→ Exercise
Extend the text describing interactive music performances, starting right after its last line.

→ Text passage
-------------------------
Hot Summer Afternoon: Towards the Embodiment of Musical Expression in Virtual Reality
Jung In Jung, Paul Blackham
Hot Summer Afternoon is a sound performance which uses VR as performance space. The new controller-free hand tracking feature of Oculus Quest allows users to monitor their hands inside of the VR world. Some hand gestures as well as the position of spawned objects in VR are mapped with different sound parameters using machine learning. The aim of this project is to explore the embodiment of the performer’s musical expression with hands inside of the immersive virtual environment.
Playing The nUFO
The Airborne Instruments nUFO is a new movement based Digital Music Instrument designed for maximal motional freedom of the performer. A handheld wireless Interactor digitizes large scale movement via a 9-axis IMU together with a set of 8 touch-sensitive pads for fine motor finger action. The corresponding software, nUFO_App, applies elaborate meta-mapping strategies called Influx (de Campo 2014) to the movement data to inform up to 4 parallel of sound processes such that even very simple movements create complex changes in the sound. This frees players from distracting technical concerns and empowers them to fo-cus on playing by listening and intuitive motion.
Stream: synergy meeting vol. 2
Dani Iosafat a.k.a. Dani Joss
Stream, by Die Wolke art group, is an interactive performance project based on structured improvisation. Inertial and mechanical sensors on the body of a dancer transmit motion data wirelessly to computers for processing and use for musical control, modulation, or other algorithmic input by a musician on stage. A kind of information feedback loop is created as the dancer further reacts to the sounds, creating fertile ground for improvisation and an experimental method of discovering connections between gesture and sound.
Raw Green Rust: Improvisation (with FluCoMa and UniSSON)
-------------------------
→ Source material
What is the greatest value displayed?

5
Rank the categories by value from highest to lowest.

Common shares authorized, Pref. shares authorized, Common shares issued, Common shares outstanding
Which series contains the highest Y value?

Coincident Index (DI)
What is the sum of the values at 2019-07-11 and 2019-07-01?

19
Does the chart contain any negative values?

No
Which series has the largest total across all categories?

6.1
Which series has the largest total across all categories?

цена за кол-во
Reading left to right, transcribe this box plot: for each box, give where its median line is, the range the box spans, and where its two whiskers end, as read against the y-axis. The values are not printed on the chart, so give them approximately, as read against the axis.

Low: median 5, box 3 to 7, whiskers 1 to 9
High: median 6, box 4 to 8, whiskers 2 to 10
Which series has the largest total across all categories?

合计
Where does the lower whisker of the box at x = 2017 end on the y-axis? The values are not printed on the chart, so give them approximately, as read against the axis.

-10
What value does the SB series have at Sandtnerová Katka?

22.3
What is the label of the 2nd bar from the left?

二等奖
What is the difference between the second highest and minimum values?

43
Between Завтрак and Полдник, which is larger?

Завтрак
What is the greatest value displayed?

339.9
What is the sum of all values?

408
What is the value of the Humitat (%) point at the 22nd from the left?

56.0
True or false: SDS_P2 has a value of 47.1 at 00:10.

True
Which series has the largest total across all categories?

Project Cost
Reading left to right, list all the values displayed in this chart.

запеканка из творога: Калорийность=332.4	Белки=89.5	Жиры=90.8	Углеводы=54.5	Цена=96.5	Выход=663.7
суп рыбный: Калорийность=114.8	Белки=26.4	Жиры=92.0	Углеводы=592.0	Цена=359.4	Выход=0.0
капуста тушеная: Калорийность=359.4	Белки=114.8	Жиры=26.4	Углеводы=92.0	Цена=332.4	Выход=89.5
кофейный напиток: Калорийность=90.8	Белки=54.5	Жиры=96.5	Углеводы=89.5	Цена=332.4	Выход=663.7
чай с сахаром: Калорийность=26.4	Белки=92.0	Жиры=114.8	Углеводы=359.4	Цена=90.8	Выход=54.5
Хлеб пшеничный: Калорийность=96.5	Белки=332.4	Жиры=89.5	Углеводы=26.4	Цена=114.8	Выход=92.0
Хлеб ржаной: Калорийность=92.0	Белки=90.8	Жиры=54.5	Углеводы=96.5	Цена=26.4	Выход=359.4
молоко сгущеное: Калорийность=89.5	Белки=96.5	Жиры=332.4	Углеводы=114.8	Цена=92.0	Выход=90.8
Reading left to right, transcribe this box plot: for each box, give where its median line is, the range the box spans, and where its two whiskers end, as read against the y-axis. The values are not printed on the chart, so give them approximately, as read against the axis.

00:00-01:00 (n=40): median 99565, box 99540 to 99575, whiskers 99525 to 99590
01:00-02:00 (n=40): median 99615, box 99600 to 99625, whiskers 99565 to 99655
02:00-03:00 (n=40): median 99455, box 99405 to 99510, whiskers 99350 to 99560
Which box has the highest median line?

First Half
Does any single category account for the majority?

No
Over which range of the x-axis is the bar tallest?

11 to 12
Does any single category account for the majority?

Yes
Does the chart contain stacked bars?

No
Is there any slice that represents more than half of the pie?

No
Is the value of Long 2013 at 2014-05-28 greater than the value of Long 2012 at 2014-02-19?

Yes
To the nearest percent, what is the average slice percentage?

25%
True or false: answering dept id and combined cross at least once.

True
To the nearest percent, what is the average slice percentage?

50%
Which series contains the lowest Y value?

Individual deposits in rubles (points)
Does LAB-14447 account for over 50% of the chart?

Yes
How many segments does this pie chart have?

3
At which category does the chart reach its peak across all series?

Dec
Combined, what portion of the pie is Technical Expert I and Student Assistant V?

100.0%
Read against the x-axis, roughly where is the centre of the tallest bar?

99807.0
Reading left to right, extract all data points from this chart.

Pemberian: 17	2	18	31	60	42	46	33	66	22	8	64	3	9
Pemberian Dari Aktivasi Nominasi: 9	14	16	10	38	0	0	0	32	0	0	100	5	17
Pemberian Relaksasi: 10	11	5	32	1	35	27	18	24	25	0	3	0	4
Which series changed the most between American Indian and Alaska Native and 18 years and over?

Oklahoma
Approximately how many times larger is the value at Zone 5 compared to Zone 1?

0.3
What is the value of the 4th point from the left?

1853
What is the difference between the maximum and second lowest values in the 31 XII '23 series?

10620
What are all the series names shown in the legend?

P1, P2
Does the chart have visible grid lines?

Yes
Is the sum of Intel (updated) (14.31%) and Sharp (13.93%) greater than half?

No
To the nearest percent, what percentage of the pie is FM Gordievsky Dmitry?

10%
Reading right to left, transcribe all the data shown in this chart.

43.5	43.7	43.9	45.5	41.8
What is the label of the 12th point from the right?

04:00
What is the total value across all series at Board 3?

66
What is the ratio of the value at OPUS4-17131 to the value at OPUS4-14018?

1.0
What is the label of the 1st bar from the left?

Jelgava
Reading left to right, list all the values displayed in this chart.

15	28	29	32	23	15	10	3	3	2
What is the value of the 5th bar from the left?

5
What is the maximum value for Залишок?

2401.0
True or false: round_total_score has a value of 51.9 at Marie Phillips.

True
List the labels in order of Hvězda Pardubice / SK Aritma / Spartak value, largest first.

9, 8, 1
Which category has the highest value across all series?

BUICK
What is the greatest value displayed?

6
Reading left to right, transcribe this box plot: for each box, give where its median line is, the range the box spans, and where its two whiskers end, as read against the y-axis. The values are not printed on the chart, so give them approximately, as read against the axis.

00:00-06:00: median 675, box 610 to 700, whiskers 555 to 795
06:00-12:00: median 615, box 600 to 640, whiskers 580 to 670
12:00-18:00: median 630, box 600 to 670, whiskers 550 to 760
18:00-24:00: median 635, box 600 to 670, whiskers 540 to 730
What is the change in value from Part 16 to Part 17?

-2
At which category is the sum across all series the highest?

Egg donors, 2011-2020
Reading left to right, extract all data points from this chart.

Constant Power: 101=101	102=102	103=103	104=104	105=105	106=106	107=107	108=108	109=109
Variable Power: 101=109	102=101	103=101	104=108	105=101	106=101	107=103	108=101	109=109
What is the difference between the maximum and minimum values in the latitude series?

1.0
-------------------------
→ The answer
Jules Rawlinson, Owen Green, Dave Murray-Rust
Raw Green Rust are an improvising laptop trio that exploits the interconnectedness of its constituent members & technical ecosystems in playful and agile ways. Sharing audio and control data between performers allows for complex chains of generation and processing as an articulation and exploration of interface, gesture and distributed creativity. This c.20-minute improvisation merges their existing practice with two emerging strands of practice-led research into performative agency: decomposition of audio signals with the Fluid Corpus Manipulation (FluCoMa) toolset; and machine listening and visualization of multiplayer performance with the Unity SuperCollider Sound Object Notation (UniSSON) toolset.
Polymer Dub: Urban soundscapes, evolution and cultural values
We propose and describe a real-time musical performance traversing the boundaries between technological expression and the analogies, paradoxes and construction structures between, generative music, evolution and dub music performance. Dub music was born out of technological advances and sociological changes. We analyze its development, influence in modern music and propose its continued evolution using intelligent agents as a follow up of its aesthetic characteristics, and nature. Blocks of glitch, techno, field recordings and dub elements portray a soundscape of a city, culture and its acoustic elaboration.